12) Que o Céu nos Ajude (Religulous) - 2008 - Dirigido por Larry Charles - Nota: 7.5 - Antes de dirigir Brüno, o diretor Larry Charles comandou esse documentário que segue o mesmo estilo das obras com Sacha Baron Cohen, onde pessoas são confrontadas sobre assuntos difíceis de se falar abertamente e deixando-as encurraladas e embaraçadas com suas próprias respostas. No caso de Religulous (Trocadilho entre as palavras "Religion" e "Ridiculous"), o tema tratado, óbvio, é a religião e Bill Maher, do programa Real Time with Bill Maher, descrente assumido, passa a contestar os dogmas religiosos perante fanáticos, claro que de uma maneira menos escrachada que Borat ou Brüno. As religiões retratadas aqui são a católica, a protestante, a mórmon, o islamismo e fala um pouco sobre Cientologia também, sempre com comentários ácidos de Maher, assim como legendas que ridicularizam algumas situações. Os diálogos são interessantes e alguns geram riso, diante da ignorância e cegueira religiosa de alguns entrevistados. Engraçado quando Maher se depara com um padre rebelde na Itália, assim como um pastor questionado sobre todo o dinheiro que ele arrecada de seus fiéis e usa para comprar roupas caras, perguntas feitas na maior cara de pau por Maher. Em alguns momentos fica desinteressante, mas o resultado final é divertido. Alguns comentários do Maher retratam o que eu também penso sobre religiões e me identifiquei um pouco com o documentário.

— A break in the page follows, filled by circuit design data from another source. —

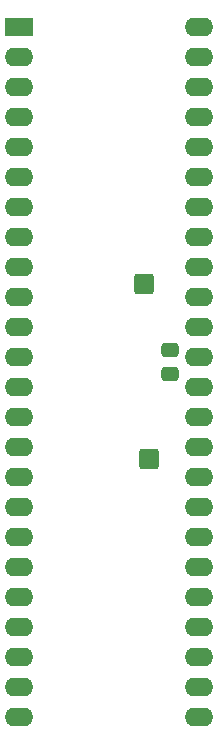
<source format=gbr>
%TF.GenerationSoftware,KiCad,Pcbnew,8.0.3*%
%TF.CreationDate,2024-11-10T13:10:44-08:00*%
%TF.ProjectId,LCSP072rev2,4c435350-3037-4327-9265-76322e6b6963,rev?*%
%TF.SameCoordinates,Original*%
%TF.FileFunction,Soldermask,Bot*%
%TF.FilePolarity,Negative*%
%FSLAX46Y46*%
G04 Gerber Fmt 4.6, Leading zero omitted, Abs format (unit mm)*
G04 Created by KiCad (PCBNEW 8.0.3) date 2024-11-10 13:10:44*
%MOMM*%
%LPD*%
G01*
G04 APERTURE LIST*
G04 Aperture macros list*
%AMRoundRect*
0 Rectangle with rounded corners*
0 $1 Rounding radius*
0 $2 $3 $4 $5 $6 $7 $8 $9 X,Y pos of 4 corners*
0 Add a 4 corners polygon primitive as box body*
4,1,4,$2,$3,$4,$5,$6,$7,$8,$9,$2,$3,0*
0 Add four circle primitives for the rounded corners*
1,1,$1+$1,$2,$3*
1,1,$1+$1,$4,$5*
1,1,$1+$1,$6,$7*
1,1,$1+$1,$8,$9*
0 Add four rect primitives between the rounded corners*
20,1,$1+$1,$2,$3,$4,$5,0*
20,1,$1+$1,$4,$5,$6,$7,0*
20,1,$1+$1,$6,$7,$8,$9,0*
20,1,$1+$1,$8,$9,$2,$3,0*%
G04 Aperture macros list end*
%ADD10RoundRect,0.250000X-0.600000X-0.600000X0.600000X-0.600000X0.600000X0.600000X-0.600000X0.600000X0*%
%ADD11R,2.400000X1.600000*%
%ADD12O,2.400000X1.600000*%
%ADD13RoundRect,0.250000X-0.475000X0.337500X-0.475000X-0.337500X0.475000X-0.337500X0.475000X0.337500X0*%
G04 APERTURE END LIST*
D10*
%TO.C,J3*%
X132175000Y-104200000D03*
%TD*%
D11*
%TO.C,J1*%
X121208800Y-67589400D03*
D12*
X121208800Y-70129400D03*
X121208800Y-72669400D03*
X121208800Y-75209400D03*
X121208800Y-77749400D03*
X121208800Y-80289400D03*
X121208800Y-82829400D03*
X121208800Y-85369400D03*
X121208800Y-87909400D03*
X121208800Y-90449400D03*
X121208800Y-92989400D03*
X121208800Y-95529400D03*
X121208800Y-98069400D03*
X121208800Y-100609400D03*
X121208800Y-103149400D03*
X121208800Y-105689400D03*
X121208800Y-108229400D03*
X121208800Y-110769400D03*
X121208800Y-113309400D03*
X121208800Y-115849400D03*
X121208800Y-118389400D03*
X121208800Y-120929400D03*
X121208800Y-123469400D03*
X121208800Y-126009400D03*
X136448800Y-126009400D03*
X136448800Y-123469400D03*
X136448800Y-120929400D03*
X136448800Y-118389400D03*
X136448800Y-115849400D03*
X136448800Y-113309400D03*
X136448800Y-110769400D03*
X136448800Y-108229400D03*
X136448800Y-105689400D03*
X136448800Y-103149400D03*
X136448800Y-100609400D03*
X136448800Y-98069400D03*
X136448800Y-95529400D03*
X136448800Y-92989400D03*
X136448800Y-90449400D03*
X136448800Y-87909400D03*
X136448800Y-85369400D03*
X136448800Y-82829400D03*
X136448800Y-80289400D03*
X136448800Y-77749400D03*
X136448800Y-75209400D03*
X136448800Y-72669400D03*
X136448800Y-70129400D03*
X136448800Y-67589400D03*
%TD*%
D10*
%TO.C,J2*%
X131800000Y-89400000D03*
%TD*%
D13*
%TO.C,C1*%
X133950000Y-94912500D03*
X133950000Y-96987500D03*
%TD*%
M02*

</source>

13) Gamer (Idem) - 2009 - Dirigido por Mark Neveldine e Brian Taylor - Nota: 2.0 - O que acontece quando vimos um trailer, gostamos dele, verificamos a sinopse e nos agradou, mas quando vamos assistir ao filme, é algo completamente diferente do que pensávamos? Pode superar as expectativas ou simplesmente ser uma experiência terrível. Gamer se enquadra nesta última alternativa. Com seus 95 minutos de duração, torçemos para que tudo acabe logo diante de tanta tremedeira nas câmeras, situações bizarras de mau gosto, atuações fraquíssimas e cenas de ação confusas. O que dizer das cenas de tiroteio, onde o diretor parece estar com Mal de Parkinson? E aquela cena na rave, que mais parece uma cena piorada e mais bizarra de Irreversível (E eu gostei do filme do Gaspar Noé)? Michael C. Hall está completamente caricato neste filme, em uma atuação que fica anos-luz de distância das mostradas nas séries televisivas Dexter ou À Sete Palmos. Terry Crews só faz rosnar e fazer caretas e Gerard Butler também não ajuda. Possui pouquíssimas situações interessantes, como o conceito do jogo "Society", liderado por gamers pervertidos (Aquele gordo seboso é uma crítica ao vício exagerado em games, gerando sedentarismo), mas só isso mesmo. Talvez o pior filme do ano.



14) A Noite dos Mortos Vivos (The Night of the Living Dead) - 1968 - Dirigido por George Romero - Nota: 8.0 - Clássico filme de zumbis que iniciou todo um subgênero do terror e uma série que Romero viria a continuar até os dias de hoje. Filmado em preto e branco, o diretor contorna o baixo orçamento e nos presenteia com um filme ousado para a época, com violência gráfica (Apesar de mais inocente que a utilizada no filme Blood Feast, filme de Hershell Gordon Lewis, de 1963) e um final sem esperanças (O filme O Olho que Tudo Vê homenageia o desfecho do filme de Romero, apesar de não ser sobre zumbis). Não tinha visto ainda e gostei do resultado, mas o meu preferido ainda é Despertar dos Mortos. Recebeu também um remake na década de 1990 dirigido por Tom Savini e na versão em DVD que possuo também tem uma versão colorizada, que verei em breve.